Electronic design automation data
══════════

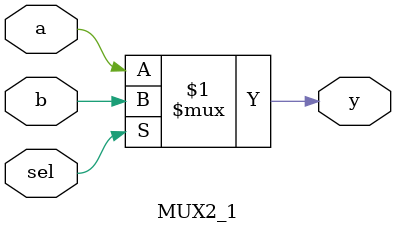
<source format=v>
`timescale 1ns / 1ps
module MUX2_1(y, a, b, sel);
    output y;
    input a;
    input b;
    input sel;
	 
	 assign y = sel ? b : a;


endmodule

</source>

══════════

* _GOAL OF THE EXERCISE_
Copy every line above exactly, leaving no picture in the copy.

* _RESPONSE AREA_
<source format=v>
`timescale 1ns / 1ps
module MUX2_1(y, a, b, sel);
    output y;
    input a;
    input b;
    input sel;
	 
	 assign y = sel ? b : a;


endmodule

</source>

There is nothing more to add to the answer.